Let's start by calculating the heat required for each step:
(a) Heat required to raise the temperature of the ice from -20 degree Celsius to 0 degree Celsius:
The specific heat capacity of ice (c_ice) is 2100 J/(kg·°C). The mass of the ice is 0.5 kg, and the temperature change required is (0 - (-20)) = 20 degree Celsius.
The heat required is given by the formula: Q = m · c · ΔT
Q_1 = (0.5 kg) · (2100 J/(kg·°C)) · (20 °C) = 21,000 J
So, 21,000 J of heat is required to raise the temperature of the ice from -20 degree Celsius to 0 degree Celsius.
(b) Heat required to raise the temperature of the water from 0 degree Celsius to a higher temperature:
The specific heat capacity of water (c_water) is 4200 J/(kg·°C). The mass of the melted ice (water) is still 0.5 kg.
The heat required is given by: Q = m · c · ΔT
Q_2 = (0.5 kg) · (4200 J/(kg·°C)) · ΔT
To find ΔT, we need to know the total heat supplied during the time interval of 500 minutes. We are given that the heat is supplied at a constant rate of 420 J/min for 500 min. Therefore, the total heat supplied is:
Q_total = (420 J/min) · (500 min) = 210,000 J
The remaining heat after melting the ice is:
Q_remain = Q_total - Q_1
Q_remain = 210,000 J - 21,000 J = 189,000 J
Now, we can calculate the temperature rise:
Q_2 = (0.5 kg) · (4200 J/(kg·°C)) · ΔT
189,000 J = (0.5 kg) · (4200 J/(kg·°C)) · ΔT
ΔT = 189,000 J / (0.5 kg · 4200 J/(kg·°C))
ΔT = 90 °C
So, the temperature rises by 90 degree Celsius.
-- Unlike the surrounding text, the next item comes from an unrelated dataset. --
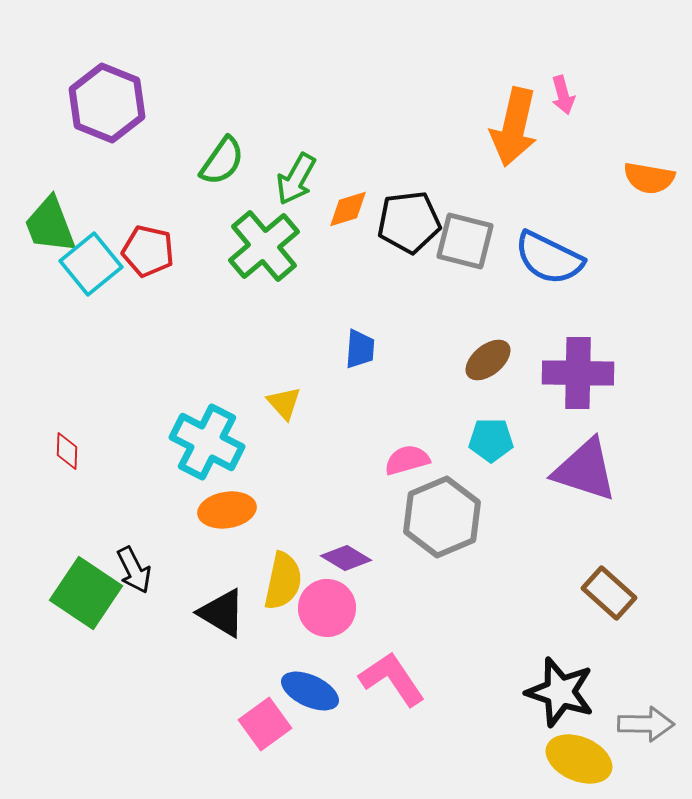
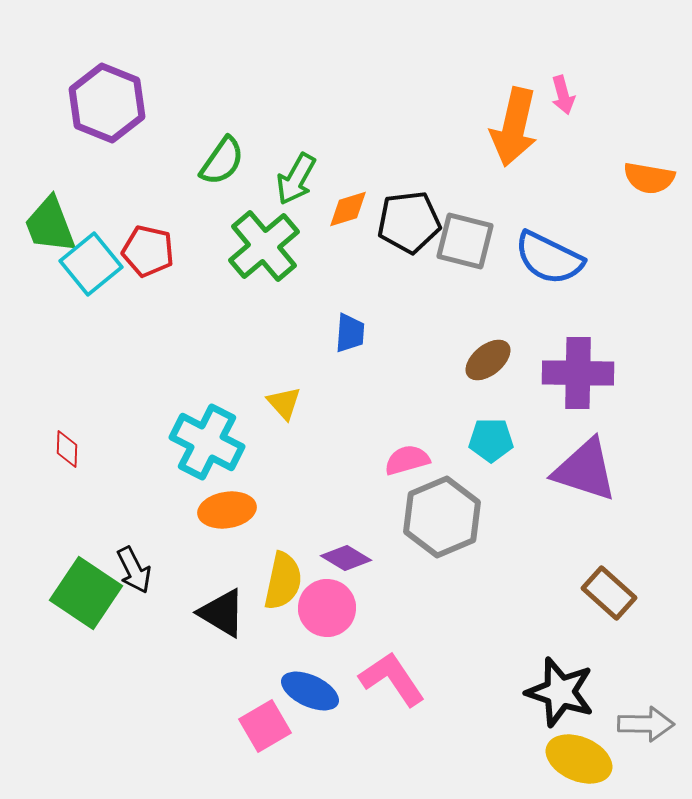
blue trapezoid: moved 10 px left, 16 px up
red diamond: moved 2 px up
pink square: moved 2 px down; rotated 6 degrees clockwise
(c) To plot the curve, we need to calculate the temperature at specific time intervals. Let's start with the initial temperature of -20 degree Celsius and plot the points:
Elapsed time: 0 min, Temperature: -20 degree Celsius (initial temperature)
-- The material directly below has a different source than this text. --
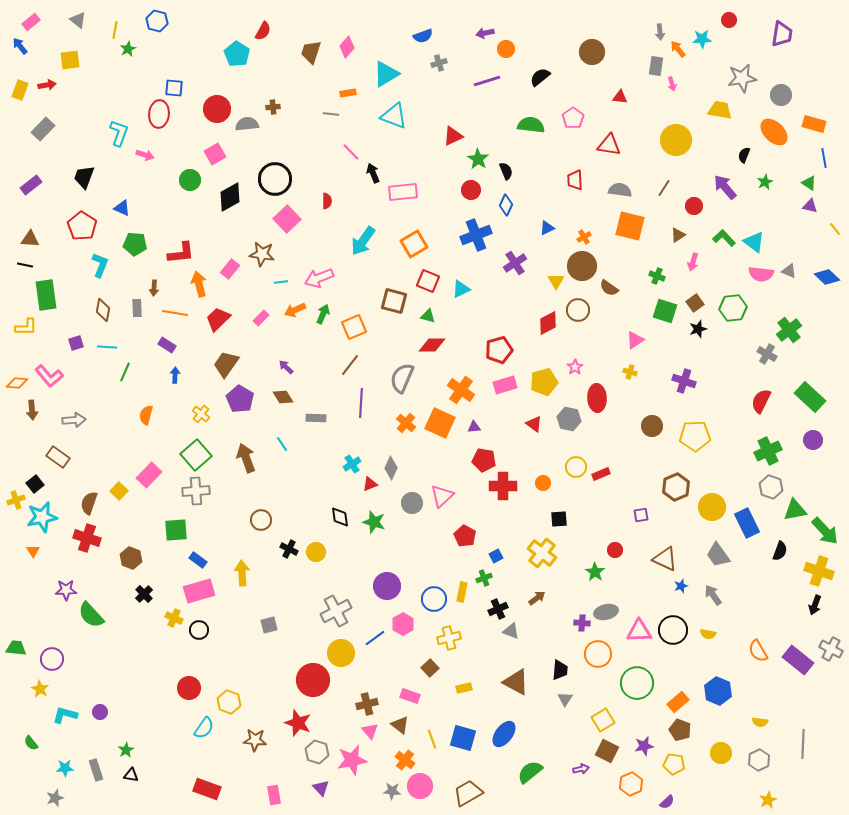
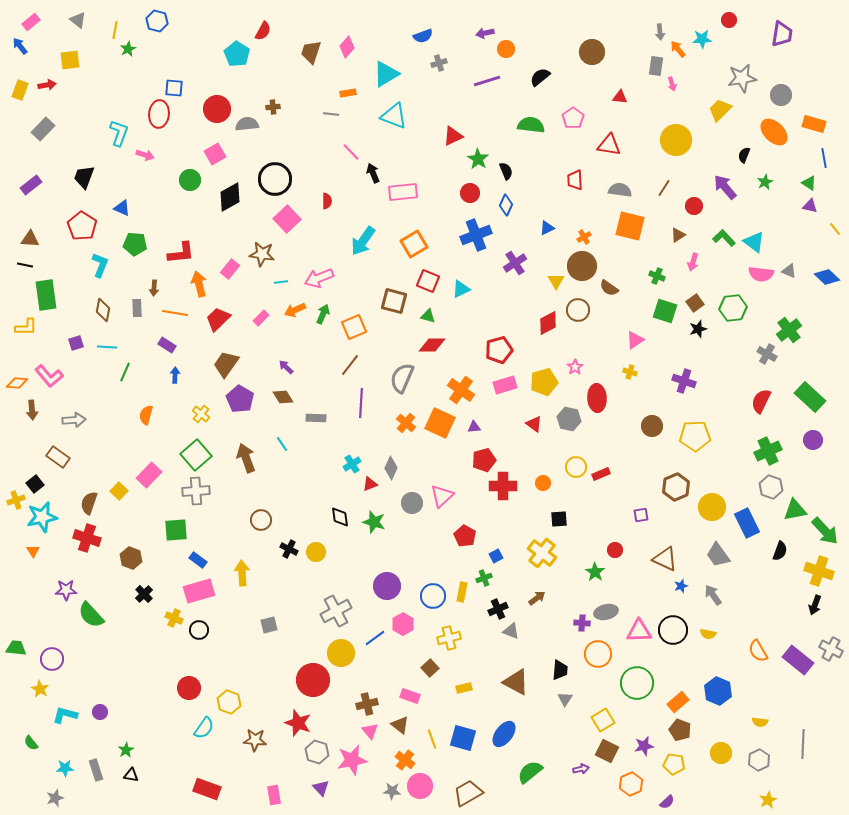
yellow trapezoid at (720, 110): rotated 55 degrees counterclockwise
red circle at (471, 190): moved 1 px left, 3 px down
red pentagon at (484, 460): rotated 25 degrees counterclockwise
blue circle at (434, 599): moved 1 px left, 3 px up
Elapsed time: t, Temperature: 0 degree Celsius (temperature at the start of ice melting)
After that, we will need to calculate the time at which the temperature rises by 90 degree Celsius:
Elapsed time: t + Δt, Temperature: 90 degree Celsius (temperature when the ice has fully melted, and temperature starts to rise)
Now we have all the information to plot the curve. The x-axis will represent the elapsed time, and the y-axis will represent the temperature. We can connect the plotted points with a smooth curve to represent the temperature changes over time.
Note: The curve will be a horizontal line at -20 degree Celsius until point (0, -20). From that point, it will rise linearly until point (t, 0). After that, it will continue to rise linearly until point (t + Δt, 90).